=== Begin Enclosure ===

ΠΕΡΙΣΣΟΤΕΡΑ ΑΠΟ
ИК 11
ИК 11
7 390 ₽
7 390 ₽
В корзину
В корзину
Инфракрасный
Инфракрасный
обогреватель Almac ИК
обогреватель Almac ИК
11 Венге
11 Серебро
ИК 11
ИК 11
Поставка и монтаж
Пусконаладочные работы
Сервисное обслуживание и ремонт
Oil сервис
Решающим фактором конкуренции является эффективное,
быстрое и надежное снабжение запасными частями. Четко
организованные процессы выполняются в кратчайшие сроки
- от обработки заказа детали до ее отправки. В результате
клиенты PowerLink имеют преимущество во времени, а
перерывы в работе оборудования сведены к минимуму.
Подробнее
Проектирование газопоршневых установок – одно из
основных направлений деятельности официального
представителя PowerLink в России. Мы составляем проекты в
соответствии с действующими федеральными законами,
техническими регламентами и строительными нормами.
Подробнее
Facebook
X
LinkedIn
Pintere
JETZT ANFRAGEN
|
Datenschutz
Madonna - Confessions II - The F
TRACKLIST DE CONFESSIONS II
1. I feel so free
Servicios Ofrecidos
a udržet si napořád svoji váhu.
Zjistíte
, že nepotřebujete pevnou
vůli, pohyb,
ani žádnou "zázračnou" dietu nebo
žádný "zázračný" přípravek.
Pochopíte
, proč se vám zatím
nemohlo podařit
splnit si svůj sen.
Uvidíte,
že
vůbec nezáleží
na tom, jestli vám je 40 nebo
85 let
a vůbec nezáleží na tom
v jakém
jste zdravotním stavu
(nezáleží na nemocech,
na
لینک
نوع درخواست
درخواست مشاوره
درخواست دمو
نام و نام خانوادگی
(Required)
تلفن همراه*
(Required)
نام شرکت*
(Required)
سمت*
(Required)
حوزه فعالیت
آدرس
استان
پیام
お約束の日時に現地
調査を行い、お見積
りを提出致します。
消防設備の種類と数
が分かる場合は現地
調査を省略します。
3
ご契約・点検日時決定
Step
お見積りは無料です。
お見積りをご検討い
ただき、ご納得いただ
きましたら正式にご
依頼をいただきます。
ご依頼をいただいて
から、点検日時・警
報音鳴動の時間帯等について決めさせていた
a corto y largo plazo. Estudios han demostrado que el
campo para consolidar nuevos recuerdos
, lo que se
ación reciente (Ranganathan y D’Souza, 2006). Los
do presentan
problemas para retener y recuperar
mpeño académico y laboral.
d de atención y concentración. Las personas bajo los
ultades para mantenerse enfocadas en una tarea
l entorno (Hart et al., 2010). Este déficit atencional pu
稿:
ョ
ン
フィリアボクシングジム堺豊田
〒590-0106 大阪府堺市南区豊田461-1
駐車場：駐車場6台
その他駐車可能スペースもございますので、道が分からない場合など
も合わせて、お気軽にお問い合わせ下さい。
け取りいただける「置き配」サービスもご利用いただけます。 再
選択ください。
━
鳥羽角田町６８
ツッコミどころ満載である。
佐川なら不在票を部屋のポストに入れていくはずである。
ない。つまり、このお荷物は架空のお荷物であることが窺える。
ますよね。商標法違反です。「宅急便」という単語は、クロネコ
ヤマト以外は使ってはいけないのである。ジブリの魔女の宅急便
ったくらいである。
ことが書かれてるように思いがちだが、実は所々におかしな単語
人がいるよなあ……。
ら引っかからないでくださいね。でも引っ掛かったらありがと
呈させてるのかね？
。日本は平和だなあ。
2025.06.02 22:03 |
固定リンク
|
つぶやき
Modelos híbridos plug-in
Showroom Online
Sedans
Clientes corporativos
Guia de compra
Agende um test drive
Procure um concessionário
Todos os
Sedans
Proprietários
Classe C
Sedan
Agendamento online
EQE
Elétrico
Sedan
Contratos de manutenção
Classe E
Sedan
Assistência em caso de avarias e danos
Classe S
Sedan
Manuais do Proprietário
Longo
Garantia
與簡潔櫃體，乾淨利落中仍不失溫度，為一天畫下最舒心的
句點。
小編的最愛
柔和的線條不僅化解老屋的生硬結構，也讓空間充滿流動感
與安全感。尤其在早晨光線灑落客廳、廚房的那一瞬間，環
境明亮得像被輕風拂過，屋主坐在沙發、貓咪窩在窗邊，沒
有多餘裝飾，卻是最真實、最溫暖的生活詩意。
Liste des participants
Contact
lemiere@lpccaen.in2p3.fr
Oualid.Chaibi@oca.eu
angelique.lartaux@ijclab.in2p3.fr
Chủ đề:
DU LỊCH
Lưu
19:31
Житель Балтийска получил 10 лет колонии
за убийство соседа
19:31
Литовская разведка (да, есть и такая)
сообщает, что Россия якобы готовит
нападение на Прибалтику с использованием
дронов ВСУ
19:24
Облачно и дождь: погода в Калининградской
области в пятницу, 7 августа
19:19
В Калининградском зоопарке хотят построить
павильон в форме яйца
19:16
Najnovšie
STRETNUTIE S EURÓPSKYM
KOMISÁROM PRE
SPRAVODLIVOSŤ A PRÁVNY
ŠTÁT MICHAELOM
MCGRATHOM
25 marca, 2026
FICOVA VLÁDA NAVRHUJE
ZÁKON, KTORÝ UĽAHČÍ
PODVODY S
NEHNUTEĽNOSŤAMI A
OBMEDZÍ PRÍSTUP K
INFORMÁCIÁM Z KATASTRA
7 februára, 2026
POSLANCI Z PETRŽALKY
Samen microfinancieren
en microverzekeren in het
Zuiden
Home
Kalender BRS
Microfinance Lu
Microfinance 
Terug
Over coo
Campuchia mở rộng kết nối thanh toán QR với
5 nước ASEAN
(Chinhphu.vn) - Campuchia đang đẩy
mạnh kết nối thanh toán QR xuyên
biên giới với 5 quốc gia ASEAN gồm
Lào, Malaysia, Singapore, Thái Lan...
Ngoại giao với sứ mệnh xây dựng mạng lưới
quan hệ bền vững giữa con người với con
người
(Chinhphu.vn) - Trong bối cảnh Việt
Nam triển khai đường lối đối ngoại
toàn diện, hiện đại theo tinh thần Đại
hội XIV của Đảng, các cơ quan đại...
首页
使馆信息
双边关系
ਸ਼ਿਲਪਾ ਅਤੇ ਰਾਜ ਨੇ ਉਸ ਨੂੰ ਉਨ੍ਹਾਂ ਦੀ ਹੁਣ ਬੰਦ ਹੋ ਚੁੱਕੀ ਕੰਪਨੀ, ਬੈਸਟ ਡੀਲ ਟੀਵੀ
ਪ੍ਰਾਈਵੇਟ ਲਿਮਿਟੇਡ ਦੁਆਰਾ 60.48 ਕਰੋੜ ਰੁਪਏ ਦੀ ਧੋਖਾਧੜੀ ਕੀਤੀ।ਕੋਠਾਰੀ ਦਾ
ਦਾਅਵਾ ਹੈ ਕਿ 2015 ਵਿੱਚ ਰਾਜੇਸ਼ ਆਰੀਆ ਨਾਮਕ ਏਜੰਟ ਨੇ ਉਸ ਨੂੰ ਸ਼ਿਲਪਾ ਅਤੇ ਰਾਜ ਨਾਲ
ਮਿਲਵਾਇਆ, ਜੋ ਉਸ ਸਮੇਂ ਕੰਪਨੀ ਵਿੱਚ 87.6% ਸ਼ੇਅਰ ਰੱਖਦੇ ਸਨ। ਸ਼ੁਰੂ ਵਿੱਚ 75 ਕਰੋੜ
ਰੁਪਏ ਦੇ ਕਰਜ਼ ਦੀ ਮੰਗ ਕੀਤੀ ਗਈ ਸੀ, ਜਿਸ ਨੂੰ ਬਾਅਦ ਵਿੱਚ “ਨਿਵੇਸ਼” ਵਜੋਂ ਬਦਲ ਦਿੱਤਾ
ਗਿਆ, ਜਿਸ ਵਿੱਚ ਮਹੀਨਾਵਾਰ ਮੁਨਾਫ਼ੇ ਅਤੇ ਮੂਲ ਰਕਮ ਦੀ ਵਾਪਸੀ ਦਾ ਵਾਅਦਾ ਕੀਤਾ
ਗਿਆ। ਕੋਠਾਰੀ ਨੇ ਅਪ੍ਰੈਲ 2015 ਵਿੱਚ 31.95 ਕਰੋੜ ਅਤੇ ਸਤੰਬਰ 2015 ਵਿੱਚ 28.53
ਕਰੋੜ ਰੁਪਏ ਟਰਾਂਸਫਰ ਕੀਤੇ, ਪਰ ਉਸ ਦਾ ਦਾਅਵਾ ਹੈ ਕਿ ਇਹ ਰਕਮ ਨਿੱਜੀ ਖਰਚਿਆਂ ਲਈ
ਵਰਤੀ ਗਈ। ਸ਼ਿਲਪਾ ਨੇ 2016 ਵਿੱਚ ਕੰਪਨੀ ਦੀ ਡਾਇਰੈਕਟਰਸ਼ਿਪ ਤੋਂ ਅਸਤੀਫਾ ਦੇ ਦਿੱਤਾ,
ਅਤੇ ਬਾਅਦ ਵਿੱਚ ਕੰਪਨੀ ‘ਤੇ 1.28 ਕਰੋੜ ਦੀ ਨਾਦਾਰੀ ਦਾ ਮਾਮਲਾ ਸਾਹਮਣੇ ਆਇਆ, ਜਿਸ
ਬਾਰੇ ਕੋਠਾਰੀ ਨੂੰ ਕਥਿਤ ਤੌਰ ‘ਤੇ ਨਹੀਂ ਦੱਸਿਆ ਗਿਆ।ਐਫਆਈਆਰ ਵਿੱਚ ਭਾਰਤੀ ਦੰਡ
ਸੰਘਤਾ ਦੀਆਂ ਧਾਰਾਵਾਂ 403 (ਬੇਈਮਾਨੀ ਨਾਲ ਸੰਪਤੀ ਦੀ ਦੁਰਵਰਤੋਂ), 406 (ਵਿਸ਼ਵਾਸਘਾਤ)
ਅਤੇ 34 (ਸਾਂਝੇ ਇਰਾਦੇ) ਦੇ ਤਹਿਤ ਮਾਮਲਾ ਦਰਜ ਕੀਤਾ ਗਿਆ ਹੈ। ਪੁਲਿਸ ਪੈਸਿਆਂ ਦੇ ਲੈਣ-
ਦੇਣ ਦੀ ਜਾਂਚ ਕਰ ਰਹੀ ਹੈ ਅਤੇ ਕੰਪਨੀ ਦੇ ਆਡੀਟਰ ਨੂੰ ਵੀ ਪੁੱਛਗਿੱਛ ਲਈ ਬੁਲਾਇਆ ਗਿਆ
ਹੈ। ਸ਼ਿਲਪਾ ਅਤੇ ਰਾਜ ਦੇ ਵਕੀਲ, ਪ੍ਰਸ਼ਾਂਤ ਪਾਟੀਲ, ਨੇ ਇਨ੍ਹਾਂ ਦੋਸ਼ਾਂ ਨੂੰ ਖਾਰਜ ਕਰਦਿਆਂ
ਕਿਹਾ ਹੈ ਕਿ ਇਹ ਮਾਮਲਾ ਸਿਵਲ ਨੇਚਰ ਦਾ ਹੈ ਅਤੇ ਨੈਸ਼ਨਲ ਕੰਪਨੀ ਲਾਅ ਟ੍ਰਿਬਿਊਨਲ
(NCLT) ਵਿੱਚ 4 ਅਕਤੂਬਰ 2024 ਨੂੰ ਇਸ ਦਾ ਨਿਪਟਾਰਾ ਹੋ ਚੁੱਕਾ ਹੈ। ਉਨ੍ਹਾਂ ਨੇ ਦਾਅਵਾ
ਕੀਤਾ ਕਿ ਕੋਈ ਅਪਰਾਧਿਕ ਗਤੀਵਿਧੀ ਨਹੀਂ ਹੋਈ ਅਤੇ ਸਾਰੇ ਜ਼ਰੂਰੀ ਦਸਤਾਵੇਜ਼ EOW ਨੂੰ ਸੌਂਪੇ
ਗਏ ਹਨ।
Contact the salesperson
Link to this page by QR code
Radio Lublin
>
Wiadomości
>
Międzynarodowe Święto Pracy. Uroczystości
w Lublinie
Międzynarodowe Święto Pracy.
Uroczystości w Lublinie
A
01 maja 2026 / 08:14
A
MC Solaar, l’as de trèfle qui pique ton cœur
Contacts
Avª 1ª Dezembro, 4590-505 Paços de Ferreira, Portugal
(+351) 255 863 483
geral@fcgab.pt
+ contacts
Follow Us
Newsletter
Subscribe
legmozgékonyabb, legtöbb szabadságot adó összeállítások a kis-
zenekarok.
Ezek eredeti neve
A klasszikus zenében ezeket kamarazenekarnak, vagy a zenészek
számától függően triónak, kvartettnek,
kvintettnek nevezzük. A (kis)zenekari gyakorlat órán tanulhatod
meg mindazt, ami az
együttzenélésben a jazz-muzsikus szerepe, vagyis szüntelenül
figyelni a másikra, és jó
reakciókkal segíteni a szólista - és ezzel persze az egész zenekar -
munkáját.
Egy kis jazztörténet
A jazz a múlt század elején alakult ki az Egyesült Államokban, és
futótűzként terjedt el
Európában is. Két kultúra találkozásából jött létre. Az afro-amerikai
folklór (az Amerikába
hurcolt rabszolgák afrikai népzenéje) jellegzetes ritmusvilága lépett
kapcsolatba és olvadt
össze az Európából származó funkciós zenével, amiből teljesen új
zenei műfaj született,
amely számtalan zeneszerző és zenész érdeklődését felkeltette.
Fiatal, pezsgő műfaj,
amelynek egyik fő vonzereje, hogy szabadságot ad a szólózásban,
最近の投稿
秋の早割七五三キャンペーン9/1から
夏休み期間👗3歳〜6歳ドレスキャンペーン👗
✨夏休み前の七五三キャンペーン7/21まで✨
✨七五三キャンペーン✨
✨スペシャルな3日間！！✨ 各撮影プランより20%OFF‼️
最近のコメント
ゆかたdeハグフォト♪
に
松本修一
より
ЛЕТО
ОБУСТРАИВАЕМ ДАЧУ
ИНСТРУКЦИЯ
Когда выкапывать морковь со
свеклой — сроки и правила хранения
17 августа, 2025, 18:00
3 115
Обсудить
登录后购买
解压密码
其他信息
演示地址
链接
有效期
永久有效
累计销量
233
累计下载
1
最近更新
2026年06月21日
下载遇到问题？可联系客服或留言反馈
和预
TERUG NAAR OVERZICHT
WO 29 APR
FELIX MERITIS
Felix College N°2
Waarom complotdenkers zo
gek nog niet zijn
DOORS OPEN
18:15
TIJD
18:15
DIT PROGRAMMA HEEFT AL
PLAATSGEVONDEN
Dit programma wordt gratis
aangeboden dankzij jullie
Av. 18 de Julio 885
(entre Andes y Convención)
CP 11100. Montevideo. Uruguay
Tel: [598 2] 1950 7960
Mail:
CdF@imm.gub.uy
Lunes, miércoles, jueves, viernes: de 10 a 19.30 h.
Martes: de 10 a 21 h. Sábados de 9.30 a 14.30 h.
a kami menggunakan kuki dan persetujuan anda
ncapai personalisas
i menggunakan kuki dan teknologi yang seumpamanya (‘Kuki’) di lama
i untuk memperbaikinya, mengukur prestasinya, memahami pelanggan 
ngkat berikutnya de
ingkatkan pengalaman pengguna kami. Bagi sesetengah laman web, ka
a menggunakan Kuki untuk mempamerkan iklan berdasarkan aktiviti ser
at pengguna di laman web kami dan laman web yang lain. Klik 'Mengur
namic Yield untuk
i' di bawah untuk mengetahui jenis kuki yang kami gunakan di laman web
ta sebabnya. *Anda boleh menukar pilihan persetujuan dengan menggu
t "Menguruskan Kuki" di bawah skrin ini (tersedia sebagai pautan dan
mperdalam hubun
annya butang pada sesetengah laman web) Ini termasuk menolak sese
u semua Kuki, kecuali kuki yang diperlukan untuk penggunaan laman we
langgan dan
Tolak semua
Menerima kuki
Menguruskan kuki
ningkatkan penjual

=== End Enclosure ===

## TRY IT
Arrange the lines from the start of the records through the line containing "техническими регламентами и", inclusive, as a Markdown table. Use the columns No. and Line, give each row a running number, and omit blank lines.

## RESULT OF THIS TASK
| No. | Line |
|---|---|
| 1 | ΠΕΡΙΣΣΟΤΕΡΑ ΑΠΟ |
| 2 | ИК 11 |
| 3 | ИК 11 |
| 4 | 7 390 ₽ |
| 5 | 7 390 ₽ |
| 6 | В корзину |
| 7 | В корзину |
| 8 | Инфракрасный |
| 9 | Инфракрасный |
| 10 | обогреватель Almac ИК |
| 11 | обогреватель Almac ИК |
| 12 | 11 Венге |
| 13 | 11 Серебро |
| 14 | ИК 11 |
| 15 | ИК 11 |
| 16 | Поставка и монтаж |
| 17 | Пусконаладочные работы |
| 18 | Сервисное обслуживание и ремонт |
| 19 | Oil сервис |
| 20 | Решающим фактором конкуренции является эффективное, |
| 21 | быстрое и надежное снабжение запасными частями. Четко |
| 22 | организованные процессы выполняются в кратчайшие сроки |
| 23 | - от обработки заказа детали до ее отправки. В результате |
| 24 | клиенты PowerLink имеют преимущество во времени, а |
| 25 | перерывы в работе оборудования сведены к минимуму. |
| 26 | Подробнее |
| 27 | Проектирование газопоршневых установок – одно из |
| 28 | основных направлений деятельности официального |
| 29 | представителя PowerLink в России. Мы составляем проекты в |
| 30 | соответствии с действующими федеральными законами, |
| 31 | техническими регламентами и строительными нормами. |